Johns Hopkins scientists believe they may have figured out how miRNAs are able to stop the production of some proteins. In both computer and test-tube studies using fruit-fly protein, the team found that miRNAs direct Argonaute proteins to specific target mRNAs to repress protein expression.
The research appeared in the January edition of Nature Structural & Molecular Biology in a paper titled “MicroRNA assassins: factors that regulate the disappearance of miRNAs.”
The Johns Hopkins group studied Argonaute because it is known to bind to miRNA and ultimately shut down protein production. Previous studies have been inconclusive about the mechanism by which miRNAs bound to Argonautes prevented the production of protein from a given gene.

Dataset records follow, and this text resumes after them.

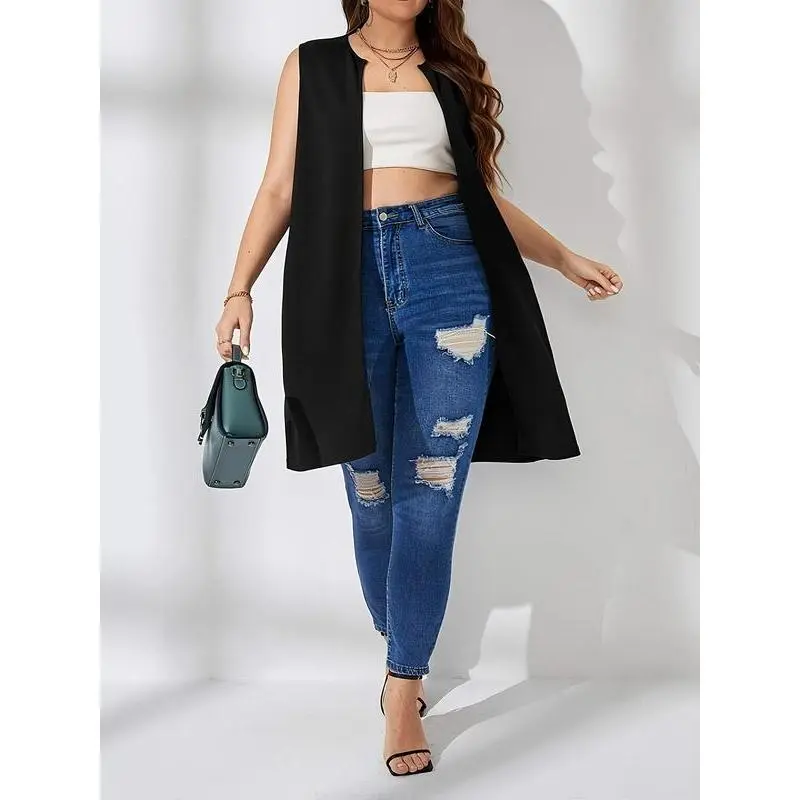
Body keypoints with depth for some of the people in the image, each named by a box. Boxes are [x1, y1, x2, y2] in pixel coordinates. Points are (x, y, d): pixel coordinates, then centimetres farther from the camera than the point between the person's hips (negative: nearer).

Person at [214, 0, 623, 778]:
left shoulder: (453, 72, 17)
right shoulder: (312, 66, 13)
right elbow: (280, 190, 6)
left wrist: (565, 258, 15)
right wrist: (239, 288, -5)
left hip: (450, 273, 1)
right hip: (352, 280, 0)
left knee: (431, 494, -5)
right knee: (371, 489, 5)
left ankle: (403, 689, 2)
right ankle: (399, 647, 27)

The team set out to characterize Argonautes first using computers to compare their shapes and structures with other proteins. They found striking similarities between Argonaute structures and proteins that happened to exhibit allostery, a condition in which the binding of one molecule stimulates the binding of a second.
By chopping up Argonaute proteins from fruit flies and testing each piece individually, the team showed that allostery stimulated 10-fold the binding of the Argonaute and miRNA complex to mRNA.

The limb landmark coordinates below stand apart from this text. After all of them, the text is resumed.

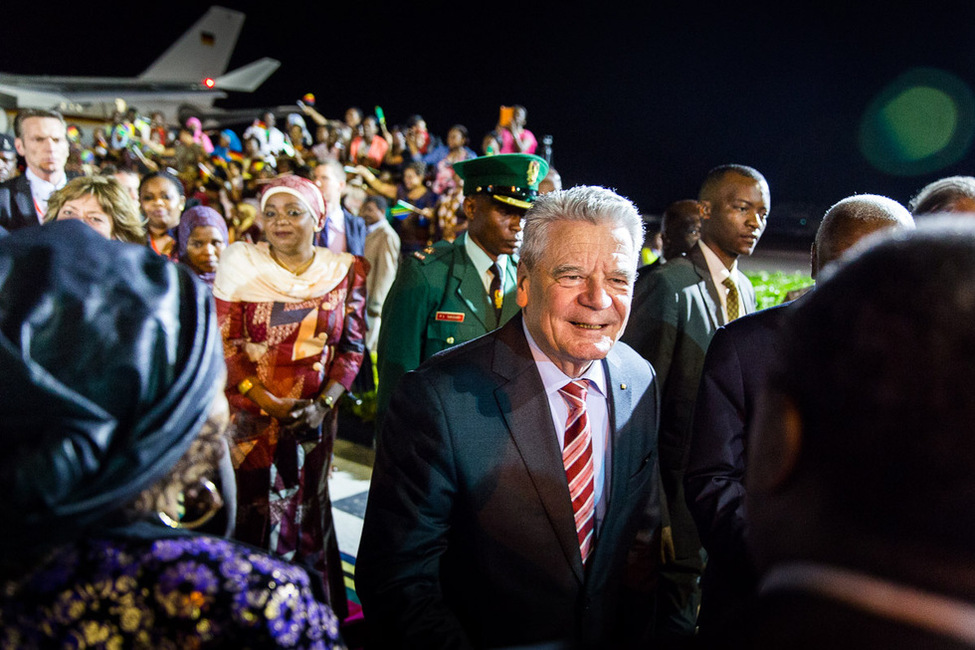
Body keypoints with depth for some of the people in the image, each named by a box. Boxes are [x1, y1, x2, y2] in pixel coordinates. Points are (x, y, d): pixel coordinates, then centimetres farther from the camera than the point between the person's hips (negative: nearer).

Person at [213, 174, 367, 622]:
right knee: (254, 514, 4)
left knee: (308, 511, 12)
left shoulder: (346, 271, 1)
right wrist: (269, 402, -12)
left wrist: (324, 403, -10)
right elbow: (223, 342, -5)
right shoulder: (241, 264, -3)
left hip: (313, 417, 2)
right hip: (250, 414, -1)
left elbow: (352, 347, 3)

The scientists speculate that as a result of being bound, the mRNA was prevented from doing its job of delivering a gene's instructions to the ribosome that translates them and manufactures proteins.

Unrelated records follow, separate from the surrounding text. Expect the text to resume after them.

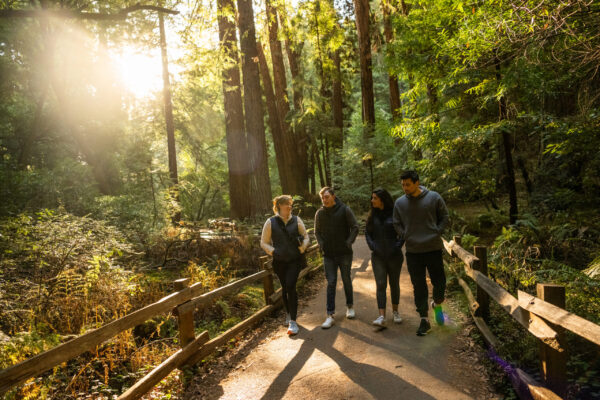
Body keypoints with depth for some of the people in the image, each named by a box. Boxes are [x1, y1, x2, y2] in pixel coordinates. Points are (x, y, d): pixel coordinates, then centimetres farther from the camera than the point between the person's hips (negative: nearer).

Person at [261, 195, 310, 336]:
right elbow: (264, 242, 3)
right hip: (279, 261, 1)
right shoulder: (270, 222, -1)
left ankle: (293, 321, -8)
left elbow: (306, 236, 11)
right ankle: (288, 313, 34)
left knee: (290, 287, -13)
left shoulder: (296, 220, 2)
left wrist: (302, 249, -7)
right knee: (285, 288, 12)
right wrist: (273, 251, -13)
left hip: (294, 260, -1)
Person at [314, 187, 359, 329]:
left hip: (344, 253, -1)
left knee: (347, 280, 12)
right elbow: (317, 231, 13)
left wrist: (348, 242, -11)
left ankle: (350, 307, 32)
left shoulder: (345, 210, -6)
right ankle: (330, 315, 1)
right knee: (331, 283, -1)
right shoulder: (320, 213, 2)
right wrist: (321, 245, 0)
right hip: (328, 254, 1)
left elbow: (355, 227, -3)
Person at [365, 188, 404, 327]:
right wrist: (372, 246, -2)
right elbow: (367, 232, 11)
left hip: (394, 256, -2)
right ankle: (382, 317, -9)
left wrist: (398, 246, -10)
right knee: (380, 285, -6)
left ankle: (395, 312, 29)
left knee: (394, 284, 11)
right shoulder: (372, 215, 6)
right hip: (378, 256, 2)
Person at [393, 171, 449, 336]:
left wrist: (437, 232, -6)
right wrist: (405, 236, -3)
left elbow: (444, 217, 6)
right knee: (419, 287, 5)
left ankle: (437, 304, 38)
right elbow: (397, 224, 10)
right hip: (413, 251, 1)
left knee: (439, 282, 6)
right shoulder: (400, 203, 1)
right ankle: (424, 320, 17)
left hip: (433, 248, -1)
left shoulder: (434, 198, -4)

“MicroRNAs are all the rage,” points out Rachel Green, Ph.D., a Howard Hughes Medical Institute investigator and professor of molecular biology and genetics in the Johns Hopkins University School of Medicine. “Suddenly, in the last 10 years there's this whole set of genes and cellular components that we had no idea existed, and they're ubiquitous. They play roles in all manner of development, and Argonautes are the main class of protein involved in regulating them.”